» **Source passage**
★ ★ ★

Drill Battery, dated 1881–91, with an extension to the north (over basement) added between 1891 and 1911, and a mid-20th-century extension to the south. The building is constructed with a stone basement and timber-framed superstructure clad in corrugated iron, with a gabled corrugated iron roof over timber planking. The rectangular plan has a pointed west end resembling the bow of a ship.

The exterior is 2 storeys in height, with the lower storey functioning as a basement that effectively becomes the ground floor at its western end. Access is provided by a broad flight of steps at the north-west end of the former terrace, by a pair of double sliding doors at the east end, and by a further door giving access to the basement at the west end. The building is lit by windows in the south wall (now partly obscured by the mid-20th-century addition) and by a series of north-facing skylights.

The gun-training deck, originally opening onto a terrace to the north before the 1891–1911 extension, features butt-edged caulked planking flooring. A load-bearing beam secured by tusk-tenons runs along the north side. Roof trusses are of king-post form with iron strapping, bolting and tension rods. Tackle could be looped around these trusses. Beadings and mouldings survive at former side-wall openings, and pulley rings and cleats for mantlets are attached to iron stanchions along the north side of the wall; these stanchions were likely inserted when the extension was built over the terrace. Interior walls are lined in vertical and horizontal planking. An iron shell-hoist shute is visible at the west end of the basement, which is divided into three unequal sections and characterised by a series of parallel stone walls at approximately 5-foot centres. These walls, together with joisting and plates of heavy scantling, were designed to support the gundeck above. Three brick barrel-vaulted storage chambers underlie the terrace.

★ ★ ★

» **Supplied data**
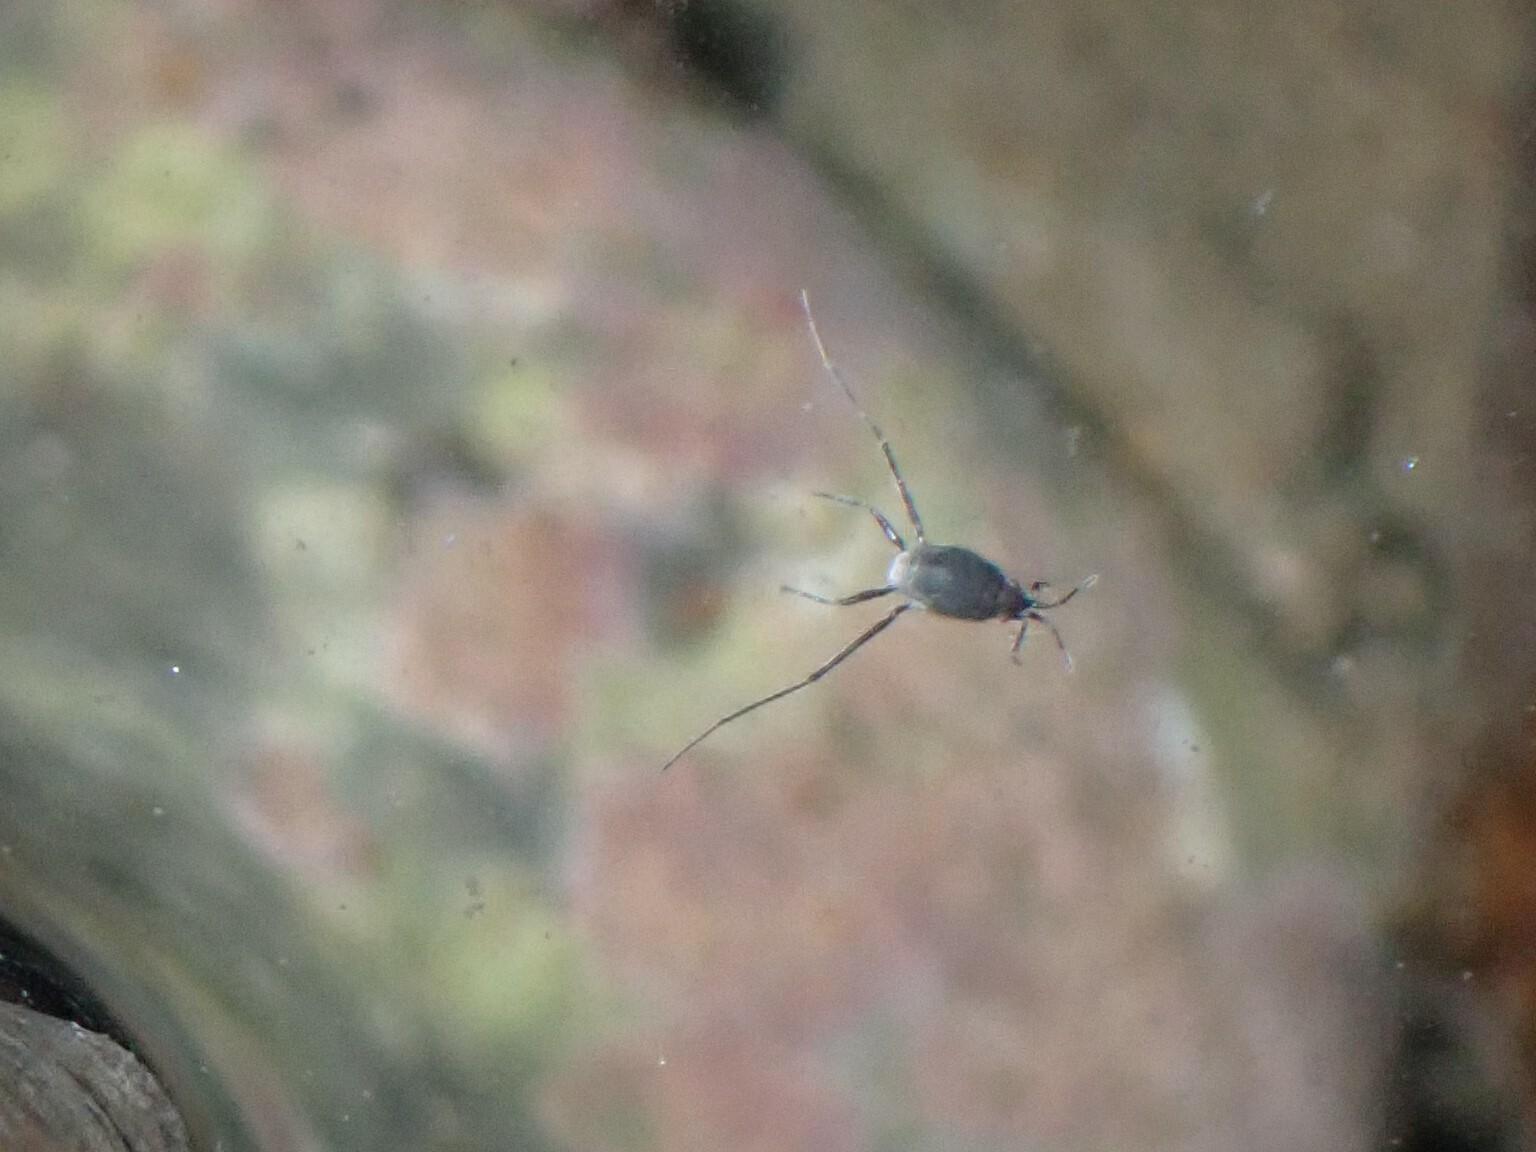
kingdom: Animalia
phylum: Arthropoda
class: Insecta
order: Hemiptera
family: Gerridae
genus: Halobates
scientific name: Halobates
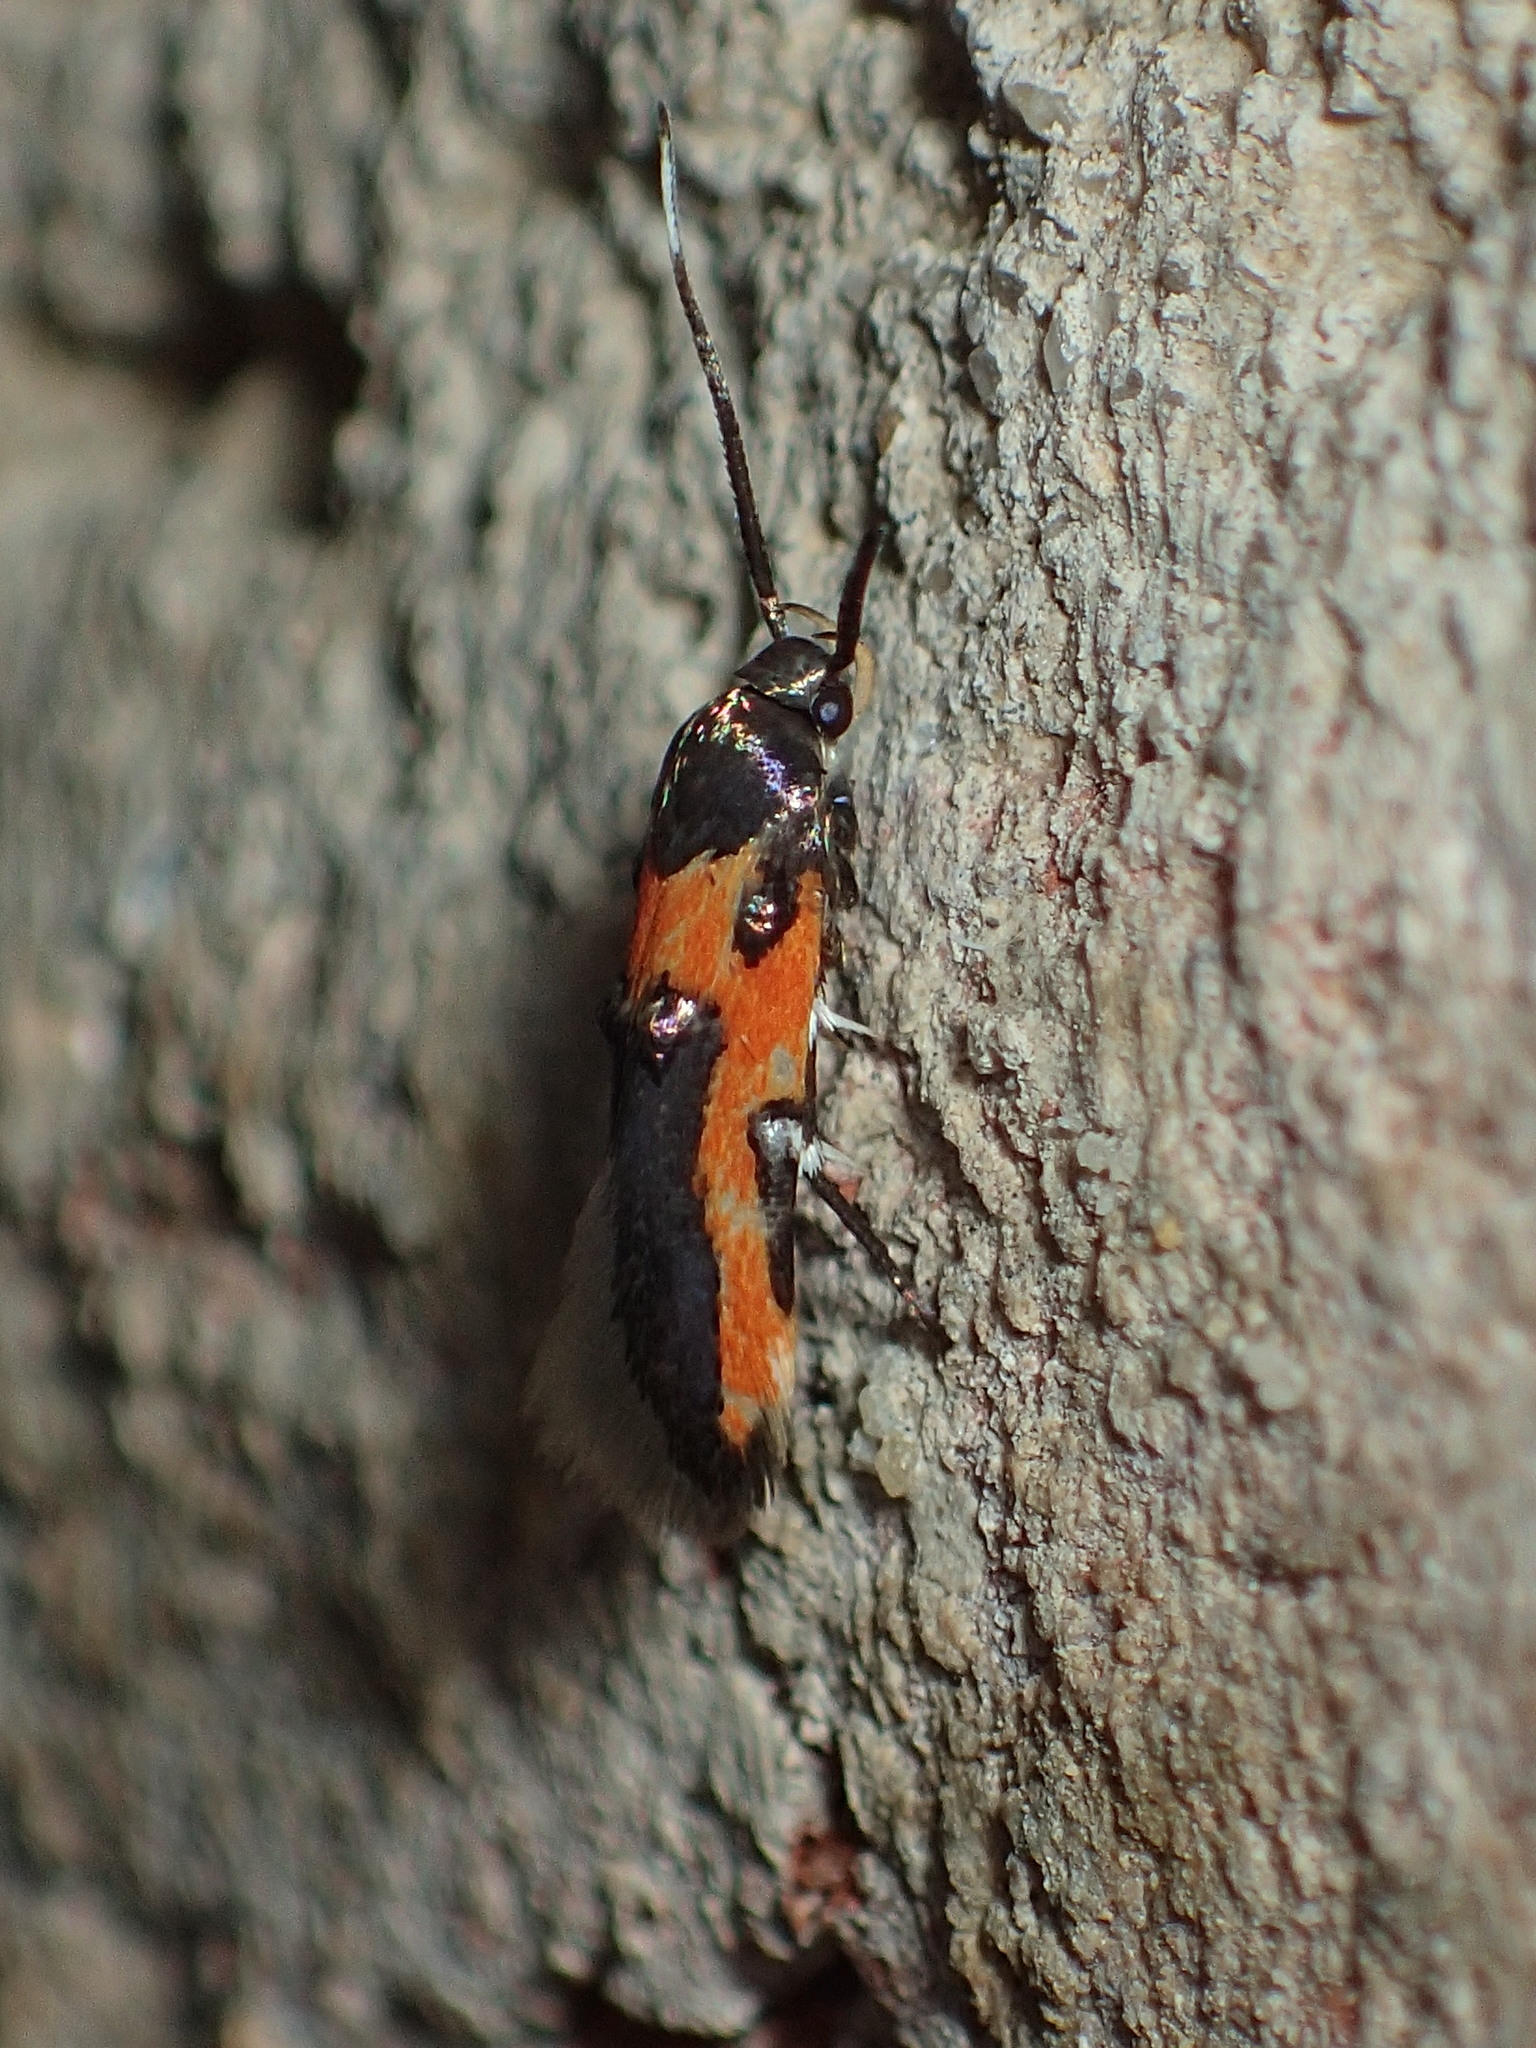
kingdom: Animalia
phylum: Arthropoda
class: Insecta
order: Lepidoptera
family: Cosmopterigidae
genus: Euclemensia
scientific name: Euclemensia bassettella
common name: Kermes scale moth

★ ★ ★

» **Activities**
1 > In the drill battery description, substitute "sheet metal" for "corrugated iron" in the part that opens with the words containing "Drill Battery, dated" and closes with "of north-facing skylights.", and give that part again.
2 > According to the drill battery description, what form do the roof trusses take?

» **Answers per task**
1 >
Drill Battery, dated 1881–91, with an extension to the north (over basement) added between 1891 and 1911, and a mid-20th-century extension to the south. The building is constructed with a stone basement and timber-framed superstructure clad in sheet metal, with a gabled sheet metal roof over timber planking. The rectangular plan has a pointed west end resembling the bow of a ship.

The exterior is 2 storeys in height, with the lower storey functioning as a basement that effectively becomes the ground floor at its western end. Access is provided by a broad flight of steps at the north-west end of the former terrace, by a pair of double sliding doors at the east end, and by a further door giving access to the basement at the west end. The building is lit by windows in the south wall (now partly obscured by the mid-20th-century addition) and by a series of north-facing skylights.

2 > They are of king-post form, with iron strapping, bolting and tension rods.